Correlates of total physical activity among middle-aged and elderly women Nicola Orsini*1, Rino Bellocco2,5, Matteo Bottai3, Marcello Pagano4 and Alicja Wolk1 Address: 1Division of Nutritional Epidemiology, Institute of Environmental Medicine, Karolinska Institutet, Sweden, 2Department of Medical Epidemiology and Biostatistics, Karolinska Institutet, Sweden, 3Department of Epidemiology and Biostatistics, Arnold School of Public Health, University of South Carolina, USA, 4Department of Biostatistics, Harvard School of Public Health, USA and 5Department of Statistics, University of Milano Bicocca, Italy Email: Nicola Orsini* - [email protected]; Rino Bellocco - [email protected]; Matteo Bottai - [email protected]; Marcello Pagano - [email protected]; Alicja Wolk - [email protected] * Corresponding author

Published: 11 May 2007 International Journal of Behavioral Nutrition and Physical Activity 2007, 4:16 5868-4-16

doi:10.1186/1479-

Received: 23 August 2006 Accepted: 11 May 2007

This article is available from: http://www.ijbnpa.org/content/4/1/16 © 2007 Orsini et al; licensee BioMed Central Ltd.
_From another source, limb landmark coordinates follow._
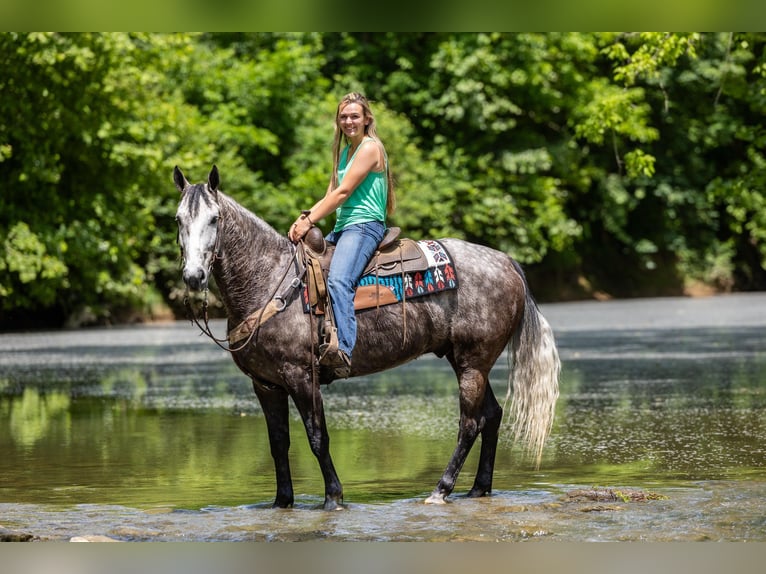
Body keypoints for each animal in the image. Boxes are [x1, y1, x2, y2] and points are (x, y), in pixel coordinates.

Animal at [174, 165, 560, 510]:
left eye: (214, 219)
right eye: (178, 220)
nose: (193, 276)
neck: (269, 280)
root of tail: (507, 261)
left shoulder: (301, 377)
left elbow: (317, 437)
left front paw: (333, 497)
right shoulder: (266, 385)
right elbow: (278, 443)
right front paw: (282, 501)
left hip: (472, 364)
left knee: (470, 423)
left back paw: (441, 490)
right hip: (466, 360)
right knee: (492, 415)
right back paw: (479, 488)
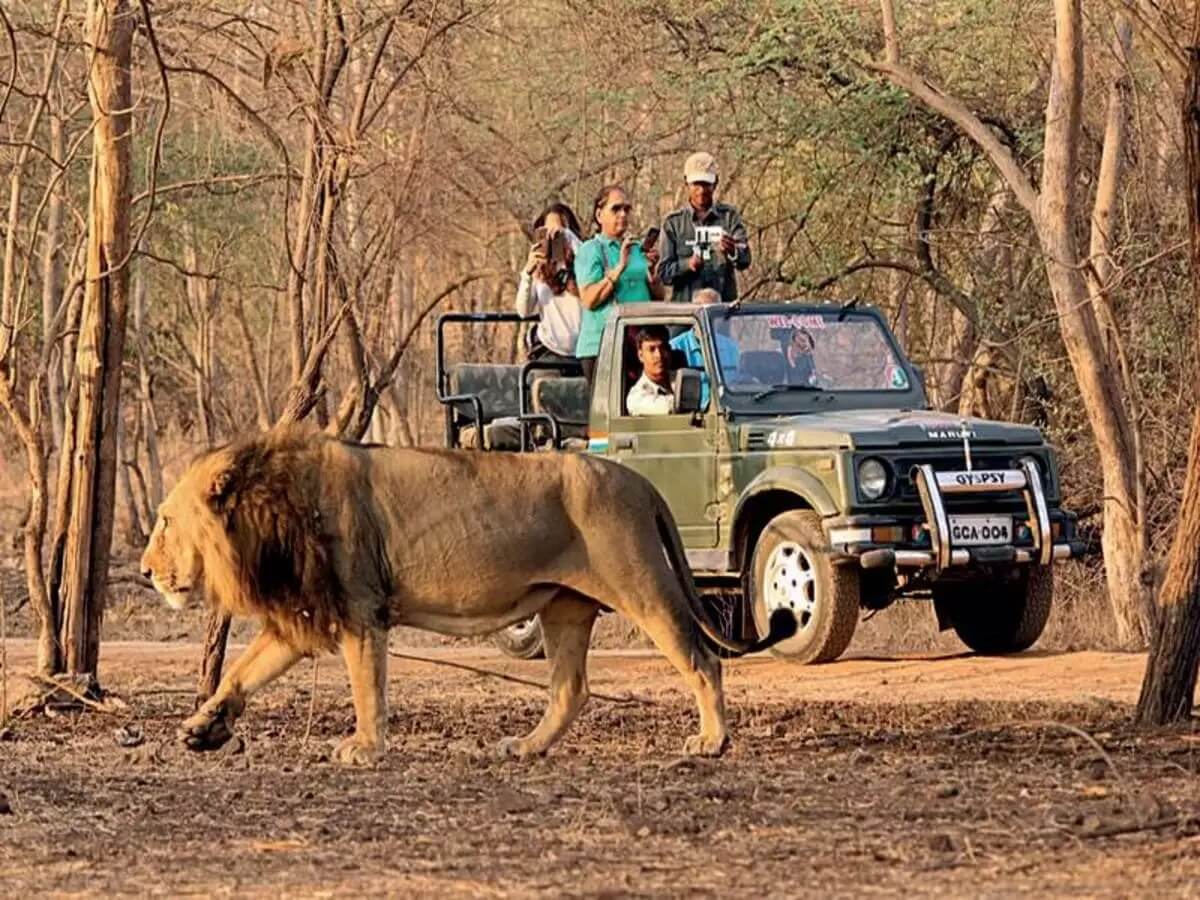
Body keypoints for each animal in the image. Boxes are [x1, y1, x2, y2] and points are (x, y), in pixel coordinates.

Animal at [140, 427, 792, 763]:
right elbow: (240, 672)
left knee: (701, 660)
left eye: (166, 521)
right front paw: (203, 727)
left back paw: (712, 742)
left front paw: (365, 748)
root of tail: (636, 478)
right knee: (570, 689)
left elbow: (367, 687)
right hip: (564, 607)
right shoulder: (304, 612)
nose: (145, 572)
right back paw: (525, 748)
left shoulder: (360, 609)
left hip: (642, 585)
This is an Open Access article distributed under the terms of the Creative Commons Attribution License (http://creativecommons.org/licenses/by/2.0), which permits unrestricted use, distribution, and reproduction in any medium, provided the original work is properly cited.
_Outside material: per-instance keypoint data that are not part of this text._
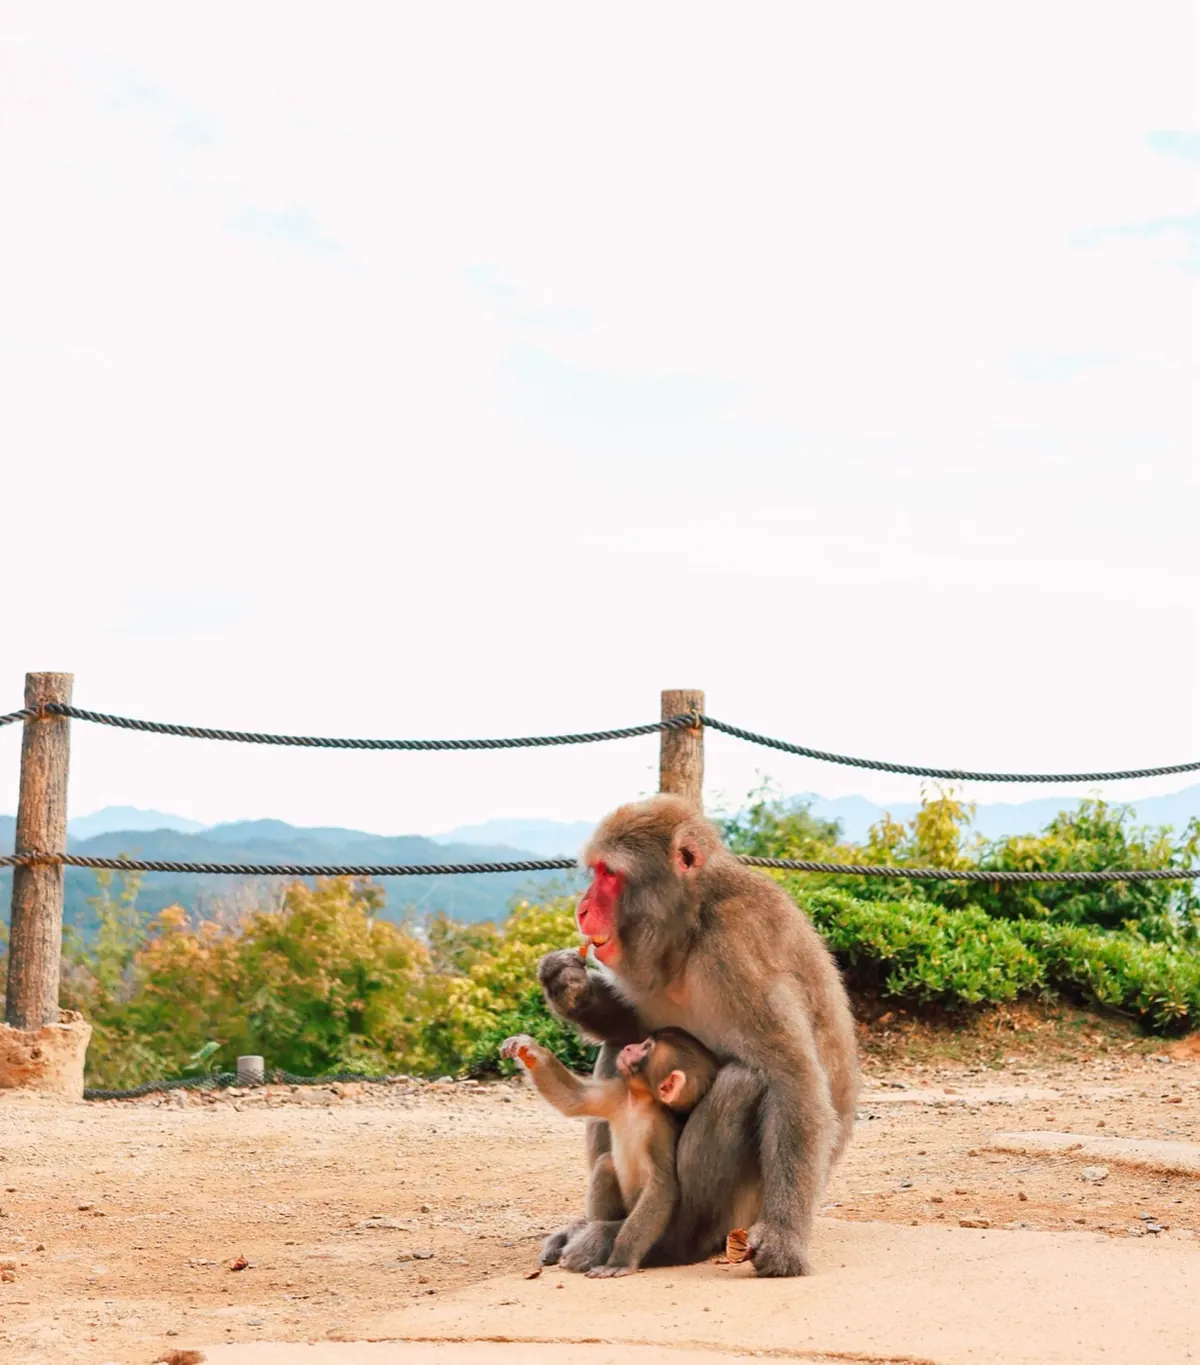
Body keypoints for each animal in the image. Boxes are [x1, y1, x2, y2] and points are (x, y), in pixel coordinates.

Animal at [500, 1027, 719, 1277]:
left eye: (646, 1048)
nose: (629, 1047)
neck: (639, 1101)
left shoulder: (660, 1130)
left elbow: (662, 1186)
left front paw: (620, 1260)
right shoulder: (618, 1092)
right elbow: (574, 1098)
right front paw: (529, 1050)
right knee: (605, 1163)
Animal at [537, 793, 859, 1278]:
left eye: (609, 874)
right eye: (595, 872)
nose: (582, 908)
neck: (690, 929)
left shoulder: (739, 949)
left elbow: (792, 1078)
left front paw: (783, 1239)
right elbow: (630, 1028)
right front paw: (568, 986)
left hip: (737, 1216)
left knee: (743, 1083)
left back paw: (663, 1243)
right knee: (614, 1049)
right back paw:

Abstract Information on correlates of total physical activity (PA) levels among middle-aged and elderly women is limited. This article aims to investigate whether total daily PA levels are associated with age, body mass index, smoking, drinking status, and sociodemographic factors. In a cross-sectional study of 38,988 women between the ages of 48 and 83 years residing in central Sweden, information on PA, weight, height, smoking, drinking, and sociodemographic factors was collected through a self-administered questionnaire. Total daily PA levels were measured as metabolic equivalents (MET-h/day). Odds ratios (OR) and 95% confidence intervals (CI) were estimated by ordinal logistic regression models. We observed decreasing level of total PA with increasing age (for 5-year increase: OR = 0.87; 95% CI: 0.85–0.89) and body mass index (for 5-unit, kg/m2, increase: OR = 0.81; 95% CI: 0.79–0.84). Multivariable adjusted correlates of total PA level were smoking (current vs. never: OR = 0.83; 95% CI: 0.79–0.88), drinking (current vs. never: OR = 0.88; 95% CI: 0.82–0.94), educational level (university vs. primary: OR = 0.54; 95% CI: 0.51–0.58), employment status (housewife vs. full-work: OR = 2.59; 95% CI: 2.25–2.98), and childhood environment (city vs. countryside: OR = 0.62; 95% CI: 0.59–0.65). In the present investigation, among middle-aged and elderly women, the likelihood of engaging in higher total daily PA levels decreased with age, body mass index, educational level, smoking, drinking, and growing up in urban places.